Have beautiful aqua jacket--besides black , what would really make it pop? Love the color-Nurse Perye:kopfkratz:


----------



## Aquilah (Dec 2, 2006)

I assume you're asking what would go with it? If so, brown seems to be a popular color with aqua... Like a chocolate brown color.


----------



## dlb04 (Dec 3, 2006)

I think aqua and brown look awesome together. Grey is another option.


----------



## Jesskaa (Dec 3, 2006)

Gray, would look nice.


----------



## rlise (Dec 3, 2006)

i prefer like a camel brown w/ aqua, also black, grey, muted greyish green color!


----------



## Orangeeyecrayon (Dec 5, 2006)

is it an over whelming majority of color or just a dash of color?

if it is a large amount of color i would stick primarily with what has been previously been sugested, if it is just a hint of color like you have a aqua shirt and want to wear a tank top peaking out from under it kind of thing then i would sugest a dusty rose or any "antiqued"looking color

however stear away from black it tends to make bright colors look poorly made


----------



## 4getmeNot (Dec 9, 2006)

When wearing bright colors, you want to make that item the focal point.
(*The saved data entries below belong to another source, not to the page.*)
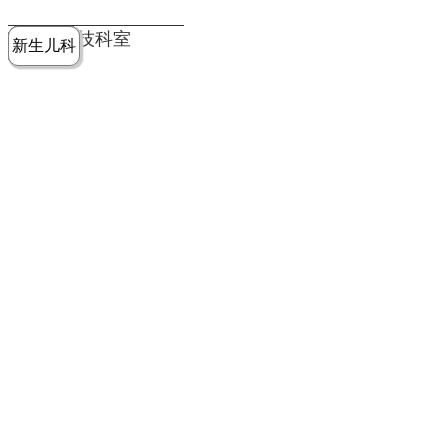
党建工作
老年病医
中医骨伤
康复医学
麻醉手术
重症医学
医技科室
新生儿科
皮肤科
急诊科
儿科
学科
科
科
部
科
院务公开
健康须知
人才引进
专题专栏
VR全景导览
超声医学
消化内科
普外科
科
医学检验
神经外科
血液内科
科
内分泌科
病理科
骨科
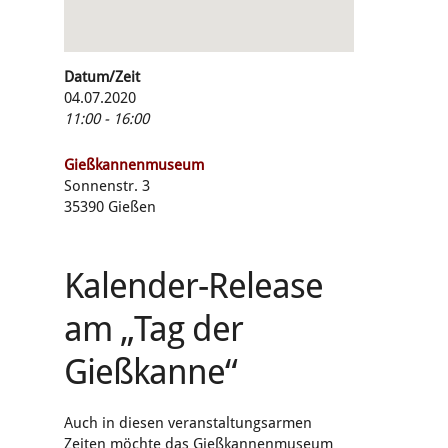
Datum/Zeit
04.07.2020
11:00 - 16:00
Gießkannenmuseum
Sonnenstr. 3
35390 Gießen
Kalender-Release
am „Tag der
Gießkanne“
Auch in diesen veranstaltungsarmen
Zeiten möchte das Gießkannenmuseum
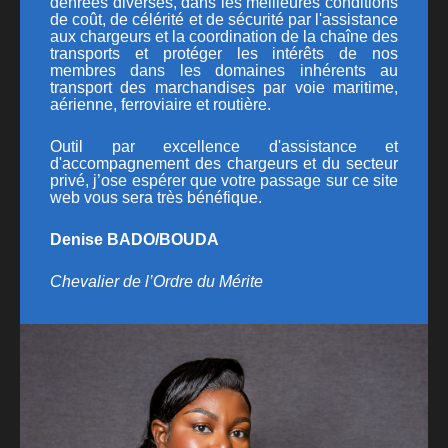
denrées diverses, dans les meilleures conditions
de coût, de célérité et de sécurité par l'assistance
aux chargeurs et la coordination de la chaîne des
transports et protéger les intérêts de nos
membres dans les domaines inhérents au
transport des marchandises par voie maritime,
aérienne, ferroviaire et routière.
Outil par excellence d'assistance et
d'accompagnement des chargeurs et du secteur
privé, j’ose espérer que votre passage sur ce site
web vous sera très bénéfique.
Denise BADO/BOUDA
Chevalier de l’Ordre du Mérite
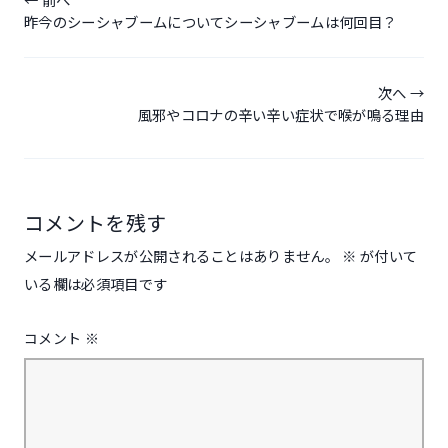
稿
昨今のシーシャブームについてシーシャブームは何回目？
ナ
ビ
ゲ
次へ
風邪やコロナの辛い辛い症状で喉が鳴る理由
ー
シ
ョ
ン
コメントを残す
メールアドレスが公開されることはありません。
※
が付いて
いる欄は必須項目です
コメント
※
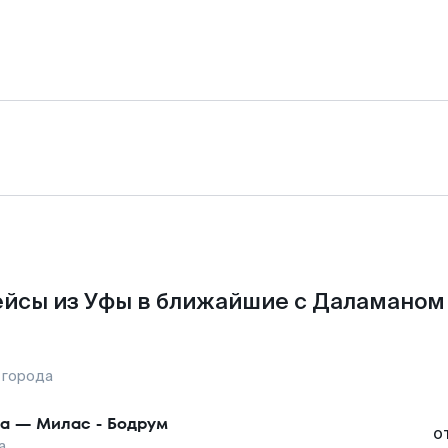
йсы из Уфы в ближайшие с Даламаном
 города
а
—
Милас - Бодрум
о
а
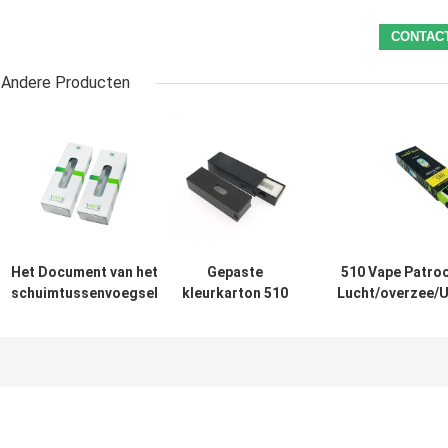
Andere Producten
Het Document van het
Gepaste
510 Vape Patro
schuimtussenvoegsel
kleurkarton 510
Lucht/overzee/U
Vakje Veilig voor
Vape-
voor Vape-Patr
kinderen 510 Vape-
Patroonhouder
versch
Patroondocument
Ladevakje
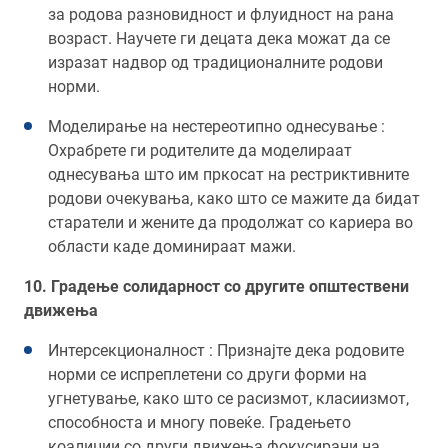
за родова разновидност и флуидност на рана
возраст. Научете ги децата дека можат да се
изразат надвор од традиционалните родови
норми.
Моделирање на нестереотипно однесување :
Охрабрете ги родителите да моделираат
однесувања што им пркосат на рестриктивните
родови очекувања, како што се мажите да бидат
старатели и жените да продолжат со кариера во
области каде доминираат мажи.
10. Градење солидарност со другите општествени
движења
Интерсекционалност : Признајте дека родовите
норми се испреплетени со други форми на
угнетување, како што се расизмот, класиизмот,
способноста и многу повеќе. Градењето
коалиции со други движења фокусирани на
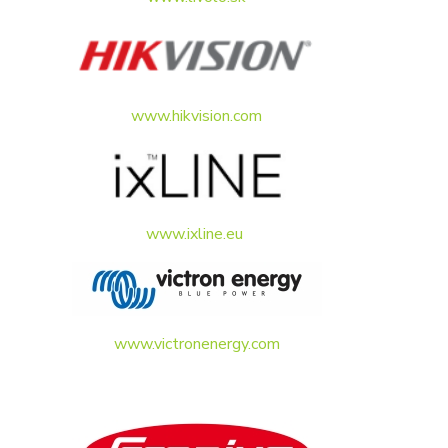
www.hikvision.com
www.ixline.eu
www.victronenergy.com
So if you're wearing a bright aqua shirt, try a gray or I love the idea of a rose shirt underneath! Jeans or khakis would work well. Black will work but it might make it look kind of retro if ya know what I mean. Brown will look great too.


----------



## monniej (Dec 10, 2006)

call me crazy, but i really like acid green and aqua together. maybe a nice print with both colors included. but what do i know, i'm a freak for color. what are you wearing on the bottom?


----------



## mzmephime (Dec 11, 2006)

*burnt orange*

*purple*



green


----------



## tinkerbellz (Dec 11, 2006)

agree with orange, anything peachy or pinkish would work too or even a bright white/ivory


----------



## cRySiEebAbESz (Dec 12, 2006)

chocolate bronw or white pants


----------



## newyorlatin (Dec 14, 2006)

White or pink even cream


----------



## PrinCesS-PinG (Dec 17, 2006)

Purple or White. As for purple, have to choose the correct tone.


----------



## ivette (Dec 18, 2006)

i would say gray or white


----------